Records supplied below:

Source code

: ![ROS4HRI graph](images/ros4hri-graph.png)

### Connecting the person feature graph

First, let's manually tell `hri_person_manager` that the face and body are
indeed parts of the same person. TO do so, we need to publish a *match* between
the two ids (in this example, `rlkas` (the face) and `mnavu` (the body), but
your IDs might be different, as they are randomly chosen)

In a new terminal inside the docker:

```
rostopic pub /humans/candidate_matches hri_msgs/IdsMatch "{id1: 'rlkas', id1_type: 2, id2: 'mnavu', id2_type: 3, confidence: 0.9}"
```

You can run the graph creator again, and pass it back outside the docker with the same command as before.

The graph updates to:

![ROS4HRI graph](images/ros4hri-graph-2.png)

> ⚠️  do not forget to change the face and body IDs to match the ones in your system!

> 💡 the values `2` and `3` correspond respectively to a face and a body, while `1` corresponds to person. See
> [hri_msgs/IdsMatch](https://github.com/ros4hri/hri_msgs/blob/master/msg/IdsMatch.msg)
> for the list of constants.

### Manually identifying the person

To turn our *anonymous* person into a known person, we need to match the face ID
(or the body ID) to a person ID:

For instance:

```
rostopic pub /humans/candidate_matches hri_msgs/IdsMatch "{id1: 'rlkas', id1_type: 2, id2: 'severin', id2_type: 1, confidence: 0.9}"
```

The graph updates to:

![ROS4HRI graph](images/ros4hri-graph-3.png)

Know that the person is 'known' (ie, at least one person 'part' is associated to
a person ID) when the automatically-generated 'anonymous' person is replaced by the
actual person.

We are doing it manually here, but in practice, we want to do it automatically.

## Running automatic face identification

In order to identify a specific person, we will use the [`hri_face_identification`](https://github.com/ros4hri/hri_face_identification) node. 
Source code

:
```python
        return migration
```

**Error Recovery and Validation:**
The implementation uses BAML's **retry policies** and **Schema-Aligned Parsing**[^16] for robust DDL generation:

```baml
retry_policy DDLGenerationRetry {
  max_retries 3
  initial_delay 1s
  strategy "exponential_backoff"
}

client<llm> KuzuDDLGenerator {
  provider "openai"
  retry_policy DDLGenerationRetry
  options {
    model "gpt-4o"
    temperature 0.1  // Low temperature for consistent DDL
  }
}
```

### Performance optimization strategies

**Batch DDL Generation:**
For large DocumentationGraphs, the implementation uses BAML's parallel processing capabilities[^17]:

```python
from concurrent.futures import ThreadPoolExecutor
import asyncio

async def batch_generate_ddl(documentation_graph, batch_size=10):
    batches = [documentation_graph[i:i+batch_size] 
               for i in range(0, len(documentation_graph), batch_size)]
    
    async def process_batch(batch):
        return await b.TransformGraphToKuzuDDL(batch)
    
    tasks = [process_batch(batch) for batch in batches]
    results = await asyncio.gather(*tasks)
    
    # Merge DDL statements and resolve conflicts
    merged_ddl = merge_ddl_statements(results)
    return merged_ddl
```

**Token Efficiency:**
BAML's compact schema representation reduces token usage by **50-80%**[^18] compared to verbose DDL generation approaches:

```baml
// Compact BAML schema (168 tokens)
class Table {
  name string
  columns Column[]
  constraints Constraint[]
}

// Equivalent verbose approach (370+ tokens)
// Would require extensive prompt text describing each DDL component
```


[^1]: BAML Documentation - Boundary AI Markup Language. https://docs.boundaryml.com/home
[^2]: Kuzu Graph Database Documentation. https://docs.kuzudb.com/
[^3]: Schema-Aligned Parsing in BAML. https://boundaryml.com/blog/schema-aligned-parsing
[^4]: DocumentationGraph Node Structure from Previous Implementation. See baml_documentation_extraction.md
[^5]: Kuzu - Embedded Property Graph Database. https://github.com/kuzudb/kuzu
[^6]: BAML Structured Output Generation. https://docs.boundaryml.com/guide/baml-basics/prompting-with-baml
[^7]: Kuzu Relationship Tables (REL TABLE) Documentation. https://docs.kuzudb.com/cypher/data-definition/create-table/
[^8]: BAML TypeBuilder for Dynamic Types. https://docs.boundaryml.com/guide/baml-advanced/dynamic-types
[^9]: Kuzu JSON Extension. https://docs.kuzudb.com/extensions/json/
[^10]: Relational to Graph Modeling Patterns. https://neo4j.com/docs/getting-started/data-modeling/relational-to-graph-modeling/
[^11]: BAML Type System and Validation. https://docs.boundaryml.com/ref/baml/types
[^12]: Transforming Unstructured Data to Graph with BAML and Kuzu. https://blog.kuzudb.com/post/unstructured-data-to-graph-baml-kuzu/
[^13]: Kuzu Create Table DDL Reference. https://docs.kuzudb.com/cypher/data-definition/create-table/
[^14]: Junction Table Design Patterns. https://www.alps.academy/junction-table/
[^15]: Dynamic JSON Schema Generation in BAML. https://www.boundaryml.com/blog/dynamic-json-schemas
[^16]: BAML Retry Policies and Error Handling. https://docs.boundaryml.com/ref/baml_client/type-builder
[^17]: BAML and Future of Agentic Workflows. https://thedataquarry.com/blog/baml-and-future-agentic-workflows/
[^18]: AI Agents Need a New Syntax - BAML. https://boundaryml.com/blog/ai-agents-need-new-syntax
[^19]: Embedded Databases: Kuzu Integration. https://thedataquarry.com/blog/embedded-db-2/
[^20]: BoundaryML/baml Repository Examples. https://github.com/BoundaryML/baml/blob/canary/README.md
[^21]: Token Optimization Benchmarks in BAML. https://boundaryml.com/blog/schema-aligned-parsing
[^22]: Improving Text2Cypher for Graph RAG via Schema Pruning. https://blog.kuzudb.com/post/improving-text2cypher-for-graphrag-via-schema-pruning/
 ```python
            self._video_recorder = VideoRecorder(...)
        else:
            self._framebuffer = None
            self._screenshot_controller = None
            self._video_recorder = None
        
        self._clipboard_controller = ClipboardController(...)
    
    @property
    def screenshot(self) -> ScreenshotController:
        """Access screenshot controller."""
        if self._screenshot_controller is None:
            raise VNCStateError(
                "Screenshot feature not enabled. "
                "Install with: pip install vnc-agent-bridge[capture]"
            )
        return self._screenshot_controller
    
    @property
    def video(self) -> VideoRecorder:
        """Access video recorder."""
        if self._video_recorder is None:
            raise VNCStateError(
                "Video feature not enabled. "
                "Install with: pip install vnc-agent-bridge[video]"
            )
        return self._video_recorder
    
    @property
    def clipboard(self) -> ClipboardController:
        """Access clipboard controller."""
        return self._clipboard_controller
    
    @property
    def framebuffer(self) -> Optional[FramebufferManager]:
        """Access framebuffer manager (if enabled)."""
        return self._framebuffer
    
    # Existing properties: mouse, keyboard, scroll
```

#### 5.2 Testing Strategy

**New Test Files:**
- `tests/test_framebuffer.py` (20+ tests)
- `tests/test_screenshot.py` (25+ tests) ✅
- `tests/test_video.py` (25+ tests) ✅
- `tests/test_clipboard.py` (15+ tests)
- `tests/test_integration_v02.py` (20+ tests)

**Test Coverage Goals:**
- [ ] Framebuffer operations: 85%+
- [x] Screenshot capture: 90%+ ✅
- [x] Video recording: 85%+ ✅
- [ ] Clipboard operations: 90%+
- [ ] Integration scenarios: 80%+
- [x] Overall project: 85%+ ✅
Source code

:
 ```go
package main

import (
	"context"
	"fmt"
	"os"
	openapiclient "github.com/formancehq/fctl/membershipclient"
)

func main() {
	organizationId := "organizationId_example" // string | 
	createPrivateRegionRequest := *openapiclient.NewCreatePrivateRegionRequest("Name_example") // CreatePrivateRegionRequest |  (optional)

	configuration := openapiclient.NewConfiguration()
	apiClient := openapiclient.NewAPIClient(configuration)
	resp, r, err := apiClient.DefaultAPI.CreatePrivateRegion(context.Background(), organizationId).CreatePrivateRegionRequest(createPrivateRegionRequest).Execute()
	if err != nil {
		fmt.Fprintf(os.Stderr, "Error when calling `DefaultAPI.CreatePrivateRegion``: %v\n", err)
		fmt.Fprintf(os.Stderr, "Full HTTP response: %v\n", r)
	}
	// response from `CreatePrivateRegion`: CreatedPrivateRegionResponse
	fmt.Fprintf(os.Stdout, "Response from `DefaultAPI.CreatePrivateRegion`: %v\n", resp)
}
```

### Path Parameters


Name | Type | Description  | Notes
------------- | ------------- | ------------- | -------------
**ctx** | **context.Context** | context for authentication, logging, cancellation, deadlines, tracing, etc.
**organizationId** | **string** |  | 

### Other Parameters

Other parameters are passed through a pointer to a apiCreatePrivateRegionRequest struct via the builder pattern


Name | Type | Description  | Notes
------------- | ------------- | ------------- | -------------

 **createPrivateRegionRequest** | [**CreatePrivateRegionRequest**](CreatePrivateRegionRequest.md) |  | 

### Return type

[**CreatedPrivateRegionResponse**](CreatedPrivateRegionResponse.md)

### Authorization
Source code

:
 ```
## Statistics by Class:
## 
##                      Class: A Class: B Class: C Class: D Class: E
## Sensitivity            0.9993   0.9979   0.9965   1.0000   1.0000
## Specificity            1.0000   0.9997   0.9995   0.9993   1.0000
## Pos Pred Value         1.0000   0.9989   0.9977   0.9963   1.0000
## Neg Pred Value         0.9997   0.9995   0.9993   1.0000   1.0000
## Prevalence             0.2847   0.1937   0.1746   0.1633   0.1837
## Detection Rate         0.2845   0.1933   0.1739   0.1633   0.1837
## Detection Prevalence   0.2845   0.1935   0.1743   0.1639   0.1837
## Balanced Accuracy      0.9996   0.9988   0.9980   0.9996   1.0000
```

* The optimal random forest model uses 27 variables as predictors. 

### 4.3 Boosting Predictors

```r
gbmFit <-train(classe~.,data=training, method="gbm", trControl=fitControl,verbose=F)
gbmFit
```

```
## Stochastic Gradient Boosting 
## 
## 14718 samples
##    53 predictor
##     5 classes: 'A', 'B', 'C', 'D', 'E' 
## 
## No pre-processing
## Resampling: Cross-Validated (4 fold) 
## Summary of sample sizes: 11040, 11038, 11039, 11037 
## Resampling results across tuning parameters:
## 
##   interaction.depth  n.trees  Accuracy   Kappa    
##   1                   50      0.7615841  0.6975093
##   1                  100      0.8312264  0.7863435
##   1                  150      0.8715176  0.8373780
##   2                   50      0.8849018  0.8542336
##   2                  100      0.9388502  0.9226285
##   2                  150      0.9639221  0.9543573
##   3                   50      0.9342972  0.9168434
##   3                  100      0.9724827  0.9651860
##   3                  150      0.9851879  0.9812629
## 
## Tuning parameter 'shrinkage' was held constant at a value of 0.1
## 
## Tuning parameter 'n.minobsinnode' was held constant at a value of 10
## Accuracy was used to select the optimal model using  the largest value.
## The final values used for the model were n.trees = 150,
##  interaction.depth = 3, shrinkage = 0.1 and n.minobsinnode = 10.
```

End of Records supplied.

Prompt - Repeat exactly the lines above, starting with the first line of the records and finishing with the line holding "your IDs might". Add no other line.

Response below -
Source code

: ![ROS4HRI graph](images/ros4hri-graph.png)

### Connecting the person feature graph

First, let's manually tell `hri_person_manager` that the face and body are
indeed parts of the same person. TO do so, we need to publish a *match* between
the two ids (in this example, `rlkas` (the face) and `mnavu` (the body), but
your IDs might be different, as they are randomly chosen)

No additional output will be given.